# Transfer Function for Complex Frequencies

Discussion in 'Homework Help' started by tquiva, Feb 1, 2011.

1. ### tquiva Thread Starter Member

Oct 19, 2010
176
1
Could someone please assist me with this problem:

Here's my work so far towards all three solutions:

Will someone please give me feedback on my solution?
I did not finish with part (b) as I got stuck on the circuit on the bottom right corner. What this circuit simplification correct? And was my answer for (a) correct? Any feedback is greatly appreciated.

2. ### Georacer Moderator

Nov 25, 2009
5,151
1,266
The endpoints of the resistor R2 are short circuited, thus it can be removed without any effect on the circuit.

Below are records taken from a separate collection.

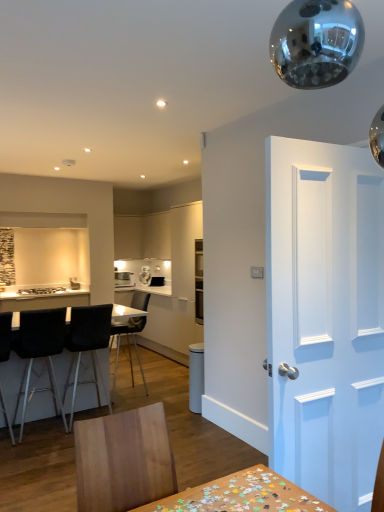
Question: Is matte white cabinet at center, the 2th cabinetry positioned from the right, positioned beyond the bounds of black matte chair at center, which is the 1th chair from back to front?

Choices:
 (A) yes
 (B) no

Answer: (A)

Question: Is matte white cabinet at center, which is counted as the 1th cabinetry, starting from the left, next to black matte chair at center, positioned as the fourth chair in front-to-back order?

Choices:
 (A) no
 (B) yes

Answer: (A)

Question: From the image's perspective, is matte white cabinet at center, which is counted as the 1th cabinetry, starting from the left, located beneath black matte chair at center, which is the 1th chair from back to front?

Choices:
 (A) yes
 (B) no

Answer: (B)

Question: Is there a large distance between matte white cabinet at center, which is counted as the 1th cabinetry, starting from the left, and black matte chair at center, positioned as the fourth chair in front-to-back order?

Choices:
 (A) yes
 (B) no

Answer: (A)

Question: Is matte white cabinet at center, the 2th cabinetry positioned from the right, in front of black matte chair at center, positioned as the fourth chair in front-to-back order?

Choices:
 (A) yes
 (B) no

Answer: (B)

Question: From the image's perspective, is black matte chair at center, positioned as the fourth chair in front-to-back order, above or below black leather chair at left, positioned as the 1th chair in front-to-back order?

Choices:
 (A) below
 (B) above

Answer: (B)

Question: From a real-world perspective, relative to black leather chair at left, which is the 4th chair from back to front, is black matte chair at center, positioned as the fourth chair in front-to-back order, vertically above or below?

Choices:
 (A) below
 (B) above

Answer: (A)

Question: Is black matte chair at center, which is the 1th chair from back to front, spatially inside black leather chair at left, positioned as the 1th chair in front-to-back order, or outside of it?

Choices:
 (A) inside
 (B) outside

Answer: (B)

Question: Looking at their shapes, would you say black matte chair at center, which is the 1th chair from back to front, is wider or thinner than black leather chair at left, positioned as the 1th chair in front-to-back order?

Choices:
 (A) thin
 (B) wide

Answer: (A)

Question: From the image's perspective, is black leather chair at left, which is the 4th chair from back to front, located above or below black fabric chair at left, acting as the 3th chair starting from the back?

Choices:
 (A) below
 (B) above

Answer: (A)

Question: Is black leather chair at left, positioned as the 1th chair in front-to-back order, wider or thinner than black fabric chair at left, the second chair in the front-to-back sequence?

Choices:
 (A) wide
 (B) thin

Answer: (A)

Question: In the image, is black leather chair at left, which is the 4th chair from back to front, on the left side or the right side of black fabric chair at left, the second chair in the front-to-back sequence?

Choices:
 (A) right
 (B) left

Answer: (B)

Question: From a real-world perspective, is black leather chair at left, positioned as the 1th chair in front-to-back order, above or below black fabric chair at left, acting as the 3th chair starting from the back?

Choices:
 (A) above
 (B) below

Answer: (A)

Question: In terms of height, does black fabric chair at left, the second chair in the front-to-back sequence, look taller or shorter compared to white matte door at right?

Choices:
 (A) tall
 (B) short

Answer: (B)

Question: Is point (26, 325) positioned closer to the camera than point (364, 358)?

Choices:
 (A) closer
 (B) farther

Answer: (B)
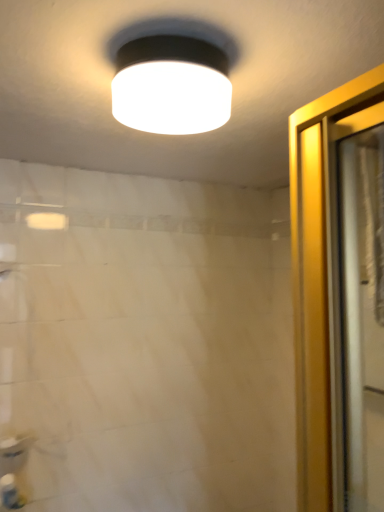
Question: Is the depth of translucent plastic shower curtain at right less than that of white plastic bottle at lower left?

Choices:
 (A) yes
 (B) no

Answer: (A)

Question: Would you say translucent plastic shower curtain at right is outside white plastic bottle at lower left?

Choices:
 (A) no
 (B) yes

Answer: (B)

Question: Is translucent plastic shower curtain at right thinner than white plastic bottle at lower left?

Choices:
 (A) yes
 (B) no

Answer: (A)

Question: Is translucent plastic shower curtain at right not close to white plastic bottle at lower left?

Choices:
 (A) no
 (B) yes

Answer: (B)

Question: Does translucent plastic shower curtain at right have a greater width compared to white plastic bottle at lower left?

Choices:
 (A) yes
 (B) no

Answer: (B)

Question: From the image's perspective, is translucent plastic shower curtain at right under white plastic bottle at lower left?

Choices:
 (A) no
 (B) yes

Answer: (A)

Question: Is white glossy sink at lower left beside translucent plastic shower curtain at right?

Choices:
 (A) yes
 (B) no

Answer: (B)

Question: Does white glossy sink at lower left have a smaller size compared to translucent plastic shower curtain at right?

Choices:
 (A) yes
 (B) no

Answer: (A)

Question: Is white glossy sink at lower left positioned with its back to translucent plastic shower curtain at right?

Choices:
 (A) yes
 (B) no

Answer: (B)

Question: From a real-world perspective, is white glossy sink at lower left positioned under translucent plastic shower curtain at right based on gravity?

Choices:
 (A) no
 (B) yes

Answer: (B)

Question: From the image's perspective, does white glossy sink at lower left appear higher than translucent plastic shower curtain at right?

Choices:
 (A) yes
 (B) no

Answer: (B)

Question: Does white glossy sink at lower left have a lesser height compared to translucent plastic shower curtain at right?

Choices:
 (A) no
 (B) yes

Answer: (B)

Question: Considering the relative positions of white matte lampshade at upper center and white glossy sink at lower left in the image provided, is white matte lampshade at upper center behind white glossy sink at lower left?

Choices:
 (A) no
 (B) yes

Answer: (A)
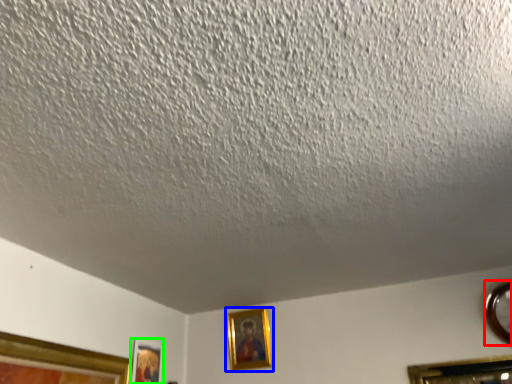
Question: Based on their relative distances, which object is farther from picture frame (highlighted by a red box)? Choose from picture frame (highlighted by a blue box) and picture frame (highlighted by a green box).

Choices:
 (A) picture frame
 (B) picture frame

Answer: (B)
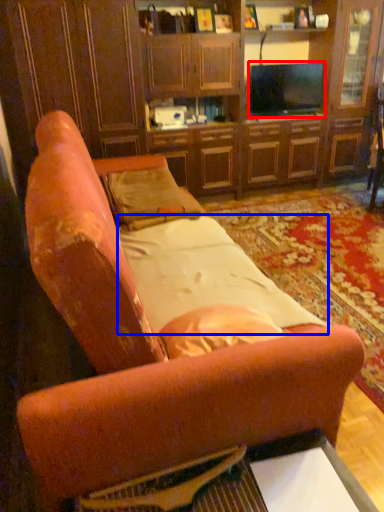
Question: Which point is closer to the camera, television (highlighted by a red box) or sheet (highlighted by a blue box)?

Choices:
 (A) television
 (B) sheet

Answer: (B)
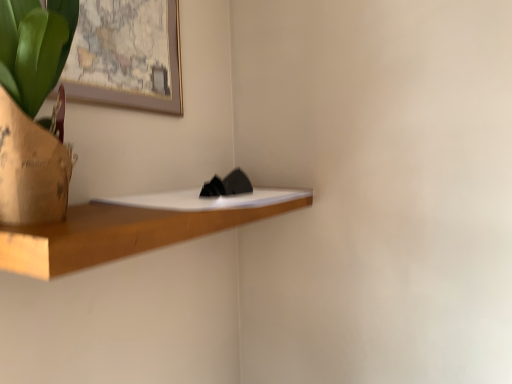
Question: From a real-world perspective, relative to wooden shelf at center, is wooden framed map at upper left vertically above or below?

Choices:
 (A) below
 (B) above

Answer: (B)

Question: Is wooden framed map at upper left wider or thinner than wooden shelf at center?

Choices:
 (A) wide
 (B) thin

Answer: (B)

Question: In the image, is wooden framed map at upper left positioned in front of or behind wooden shelf at center?

Choices:
 (A) front
 (B) behind

Answer: (B)

Question: In terms of width, does wooden shelf at center look wider or thinner when compared to wooden framed map at upper left?

Choices:
 (A) wide
 (B) thin

Answer: (A)

Question: Is wooden shelf at center in front of or behind wooden framed map at upper left in the image?

Choices:
 (A) behind
 (B) front

Answer: (B)

Question: Does point (234, 208) appear closer or farther from the camera than point (130, 49)?

Choices:
 (A) closer
 (B) farther

Answer: (A)

Question: Considering the relative positions of wooden shelf at center and wooden framed map at upper left in the image provided, is wooden shelf at center to the left or to the right of wooden framed map at upper left?

Choices:
 (A) right
 (B) left

Answer: (A)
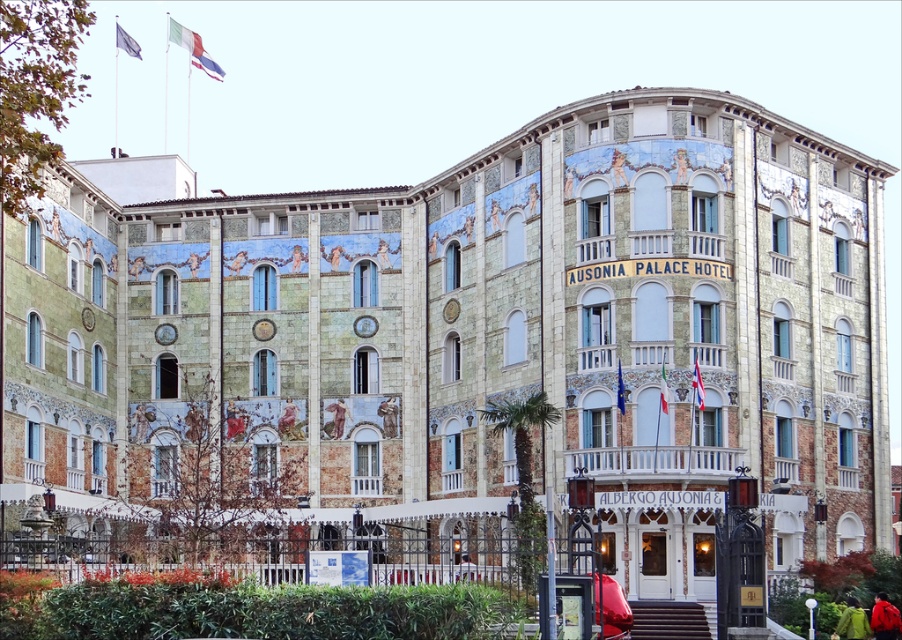
The image size is (902, 640). In order to click on red jacket at center in this screenshot , I will do `click(884, 618)`.

Where is `red jacket at center`? The height and width of the screenshot is (640, 902). red jacket at center is located at coordinates (884, 618).

Where is `red jacket at center`? Image resolution: width=902 pixels, height=640 pixels. red jacket at center is located at coordinates (884, 618).

Between red jacket at center and brown textured fabric at center, which one is positioned higher?

brown textured fabric at center

What do you see at coordinates (884, 618) in the screenshot? I see `red jacket at center` at bounding box center [884, 618].

Locate an element on the screen. This screenshot has width=902, height=640. red jacket at center is located at coordinates (884, 618).

Is green matte jacket at lower right shorter than brown textured fabric at center?

Indeed, green matte jacket at lower right has a lesser height compared to brown textured fabric at center.

Does point (852, 600) come behind point (339, 417)?

That is False.

I want to click on green matte jacket at lower right, so click(852, 621).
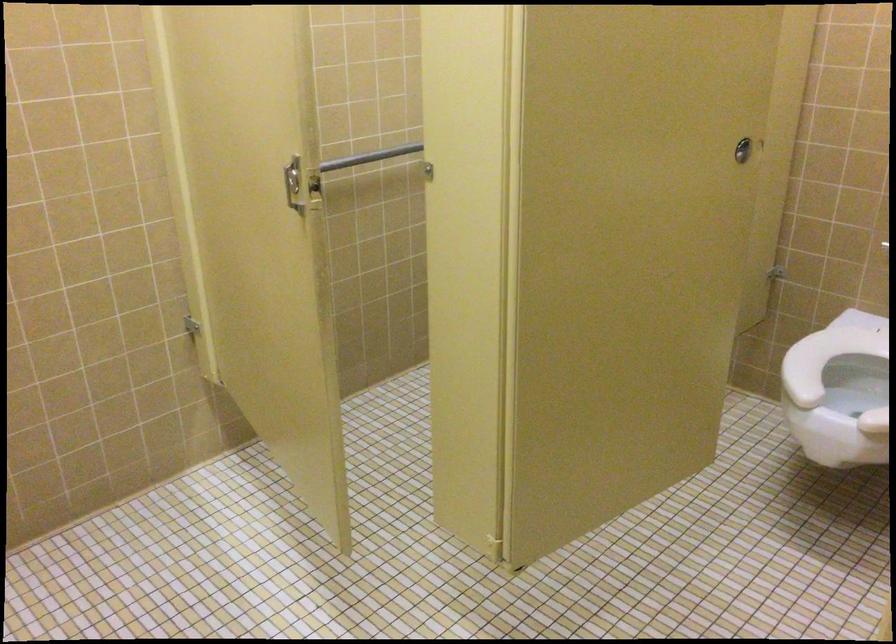
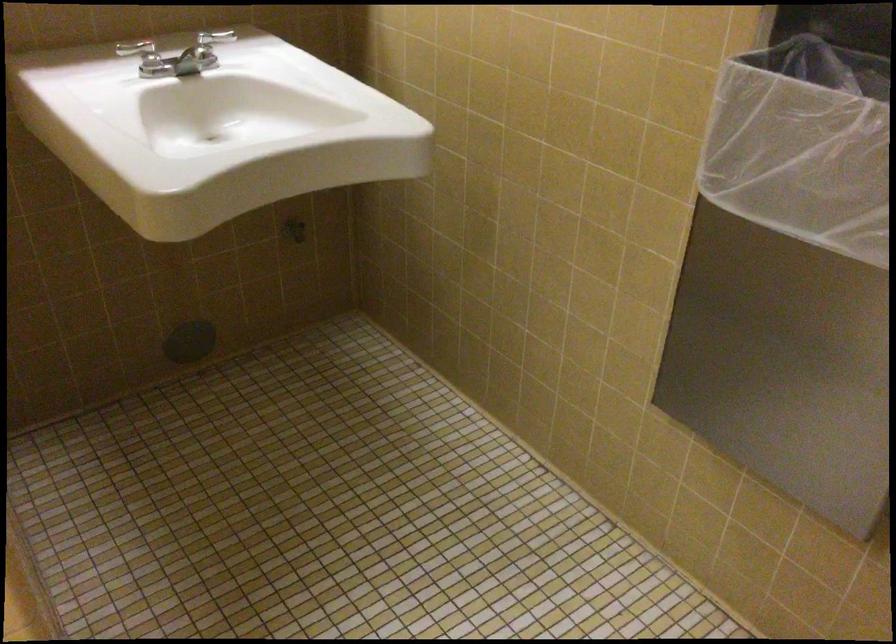
Based on the photo, the first image is from the beginning of the video and the second image is from the end. How did the camera likely rotate when shooting the video?

The camera rotated toward right-down.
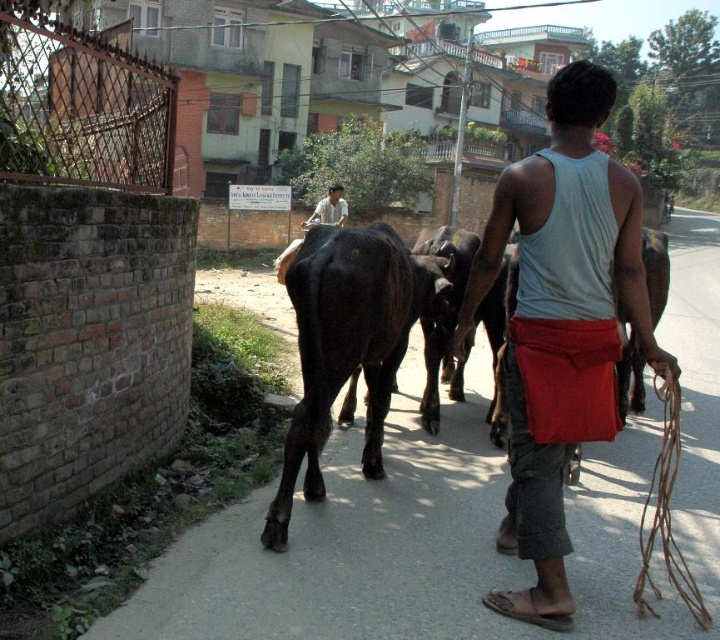
Which of these two, black glossy bull at center or light brown shirt at upper center, stands taller?

With more height is light brown shirt at upper center.

Can you confirm if black glossy bull at center is wider than light brown shirt at upper center?

No.

Who is more forward, (341,236) or (343,216)?

Positioned in front is point (341,236).

In order to click on black glossy bull at center in this screenshot , I will do `click(342, 348)`.

Which is above, gray cotton tank top at center or light brown shirt at upper center?

Positioned higher is light brown shirt at upper center.

Looking at this image, which of these two, gray cotton tank top at center or light brown shirt at upper center, stands shorter?

gray cotton tank top at center

Who is more forward, (577, 262) or (318, 214)?

Positioned in front is point (577, 262).

The width and height of the screenshot is (720, 640). In order to click on gray cotton tank top at center in this screenshot , I will do `click(559, 323)`.

Does gray cotton tank top at center have a larger size compared to black glossy bull at center?

Incorrect, gray cotton tank top at center is not larger than black glossy bull at center.

Can you confirm if gray cotton tank top at center is thinner than black glossy bull at center?

Yes, gray cotton tank top at center is thinner than black glossy bull at center.

Which is in front, point (531, 176) or point (292, 280)?

Positioned in front is point (531, 176).

The height and width of the screenshot is (640, 720). Find the location of `gray cotton tank top at center`. gray cotton tank top at center is located at coordinates (559, 323).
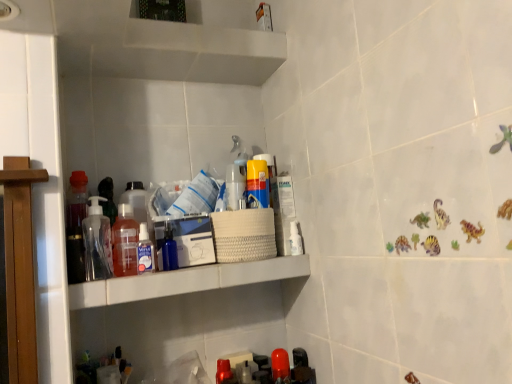
This screenshot has height=384, width=512. What are the coordinates of `free location to the left of white plastic bottle at upper right, the third toiletry from the left` in the screenshot? It's located at (246, 262).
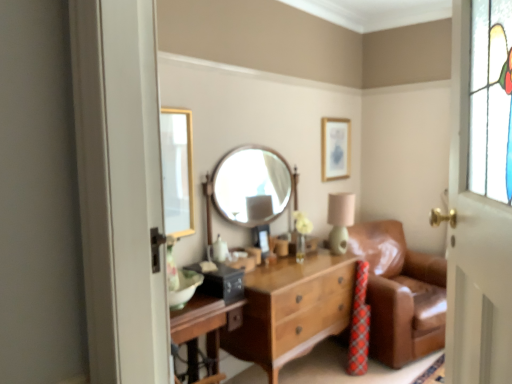
Where is `blank space situated above wooden round mirror at center (from a real-world perspective)`? The image size is (512, 384). blank space situated above wooden round mirror at center (from a real-world perspective) is located at coordinates (250, 145).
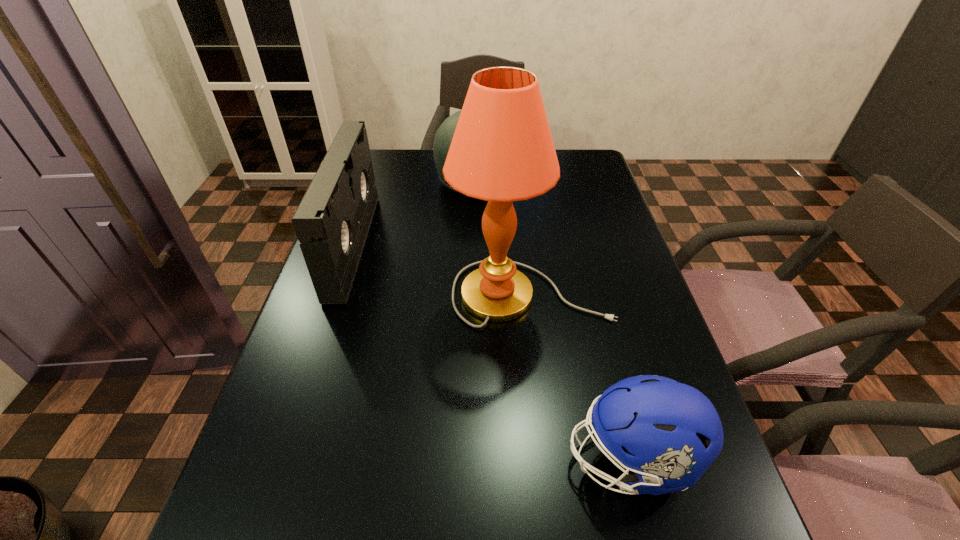
Find the location of a particular element. The height and width of the screenshot is (540, 960). free space located 0.170m on the face guard of the nearest object is located at coordinates (467, 459).

You are a GUI agent. You are given a task and a screenshot of the screen. Output one action in this format:
    pyautogui.click(x=<x>, y=<y>)
    Task: Click on the free location located 0.270m on the face guard of the nearest object
    
    Given the screenshot: What is the action you would take?
    pyautogui.click(x=407, y=459)

The image size is (960, 540). Find the location of `object positioned at the far edge`. object positioned at the far edge is located at coordinates (444, 135).

Identify the location of object present at the left edge. The height and width of the screenshot is (540, 960). (332, 221).

The height and width of the screenshot is (540, 960). In order to click on lamp that is at the right edge in this screenshot , I will do `click(502, 150)`.

Identify the location of football helmet situated at the right edge. point(668,433).

In the image, there is a desktop. Where is `free space at the far edge`? Image resolution: width=960 pixels, height=540 pixels. free space at the far edge is located at coordinates (430, 150).

Where is `vacant space at the left edge of the desktop`? vacant space at the left edge of the desktop is located at coordinates (353, 319).

This screenshot has width=960, height=540. In the image, there is a desktop. Find the location of `vacant space at the right edge`. vacant space at the right edge is located at coordinates (605, 226).

Locate an element on the screen. The height and width of the screenshot is (540, 960). vacant area at the far right corner of the desktop is located at coordinates (566, 166).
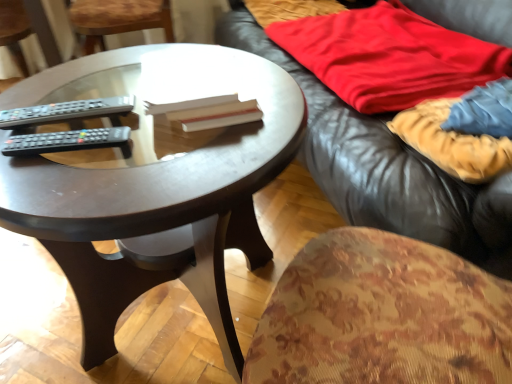
Locate an element on the screen. Image resolution: width=512 pixels, height=384 pixels. unoccupied space behind black plastic remote control at left, which is the 1th remote control in front-to-back order is located at coordinates (76, 91).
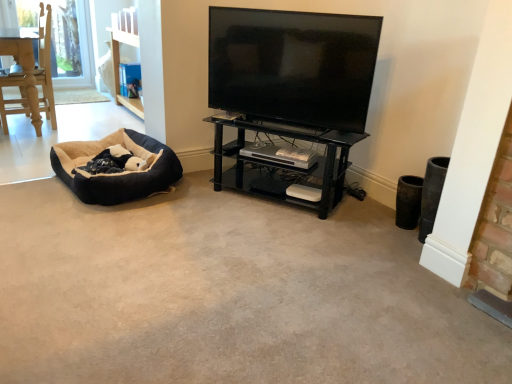
Where is `black glossy tv at upper center`? Image resolution: width=512 pixels, height=384 pixels. black glossy tv at upper center is located at coordinates (293, 66).

At what (x,y) coordinates should I click in order to perform the action: click on soft suede dog bed at left. Please return your answer as a coordinate pair (x, y). This screenshot has width=512, height=384. Looking at the image, I should click on (116, 174).

From the image's perspective, relative to black glossy tv at upper center, is soft suede dog bed at left above or below?

From the image's perspective, soft suede dog bed at left appears below black glossy tv at upper center.

From a real-world perspective, is soft suede dog bed at left positioned over black glossy tv at upper center based on gravity?

Incorrect, from a real-world perspective, soft suede dog bed at left is lower than black glossy tv at upper center.

Looking at the image, does soft suede dog bed at left seem bigger or smaller compared to black glossy tv at upper center?

Clearly, soft suede dog bed at left is larger in size than black glossy tv at upper center.

Where is `television above the soft suede dog bed at left (from the image's perspective)`? television above the soft suede dog bed at left (from the image's perspective) is located at coordinates (293, 66).

Consider the image. Is black glass shelf at center facing towards black glossy tv at upper center?

No, black glass shelf at center does not turn towards black glossy tv at upper center.

Is black glass shelf at center further to camera compared to black glossy tv at upper center?

Yes, black glass shelf at center is further from the camera.

Is point (285, 181) positioned behind point (247, 82)?

Yes, it is.

Can we say soft suede dog bed at left lies outside black glass shelf at center?

soft suede dog bed at left lies outside black glass shelf at center's area.

Considering the relative positions of soft suede dog bed at left and black glass shelf at center in the image provided, is soft suede dog bed at left to the left or to the right of black glass shelf at center?

From the image, it's evident that soft suede dog bed at left is to the left of black glass shelf at center.

Does soft suede dog bed at left have a greater height compared to black glass shelf at center?

No.

In the image, is soft suede dog bed at left positioned in front of or behind black glass shelf at center?

soft suede dog bed at left is positioned farther from the viewer than black glass shelf at center.

Consider the image. Can you confirm if black glossy tv at upper center is positioned to the left of black glass shelf at center?

Correct, you'll find black glossy tv at upper center to the left of black glass shelf at center.

Does point (294, 97) appear closer or farther from the camera than point (234, 181)?

Point (294, 97).

Based on the photo, from the image's perspective, is black glossy tv at upper center under black glass shelf at center?

No, from the image's perspective, black glossy tv at upper center is not below black glass shelf at center.

Is black glossy tv at upper center wider than black glass shelf at center?

Incorrect, the width of black glossy tv at upper center does not surpass that of black glass shelf at center.

Is black glass shelf at center smaller than soft suede dog bed at left?

No.

Would you say black glass shelf at center is outside soft suede dog bed at left?

black glass shelf at center lies outside soft suede dog bed at left's area.

Looking at this image, who is taller, black glass shelf at center or soft suede dog bed at left?

Standing taller between the two is black glass shelf at center.

Is black glass shelf at center with soft suede dog bed at left?

They are not placed beside each other.

Can you confirm if black glossy tv at upper center is taller than soft suede dog bed at left?

Yes.

Based on the photo, is black glossy tv at upper center inside the boundaries of soft suede dog bed at left, or outside?

black glossy tv at upper center is outside soft suede dog bed at left.

Considering the sizes of black glossy tv at upper center and soft suede dog bed at left in the image, is black glossy tv at upper center bigger or smaller than soft suede dog bed at left?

Continue your calculations with the remaining 3 resistors, R1, R3 and R4.

The schematic on the bottom right isn't the same as the one on the bottom left. Just remove R2 and try again.

3. ### tquiva Thread Starter Member

Oct 19, 2010
176
1
Why is R2 short circuited?

4. ### t_n_k AAC Fanatic!

Mar 6, 2009
5,448
783
I don't think it would be.

R2 is a bit of a curiosity, in that it is a positive feedback element.

At DC, R2 feedback would place a value of Vo at the op-amp's positive input terminal. But the negative input terminal is biased via the voltage divider to a value of ...

Vo*R4/(R3+R4)

The op-amp would then presumably be driven into saturation at DC input, given V+ exceeds V- by a significant difference.

I haven't thought too much about the problem otherwise.

5. ### Georacer Moderator

Nov 25, 2009
5,151
1,266
In the high-frequency analysis, where the capacitors are replaced by shorts, the resistance R2 has its two pins short circuit. That means that it has 0 voltage applied on it and 0 current flowing trough it. In other words it is a "ghost" part for this circuit and can be removed without any effect on the rest of the circuit. I would be 100% sure about that, unless t_n_k didn't question me.

6. ### tquiva Thread Starter Member

Oct 19, 2010
176
1
alright, I will take your word for it.
Thank you very much.

However, was my answer for part a correct?

7. ### Georacer Moderator

Nov 25, 2009
5,151
1,266
I will say yes. Keep in mind however that in real-world, the offset voltage of the OpAmp will throw its output on either Vcc or Ground. This will give make the TF either 0 or Vcc.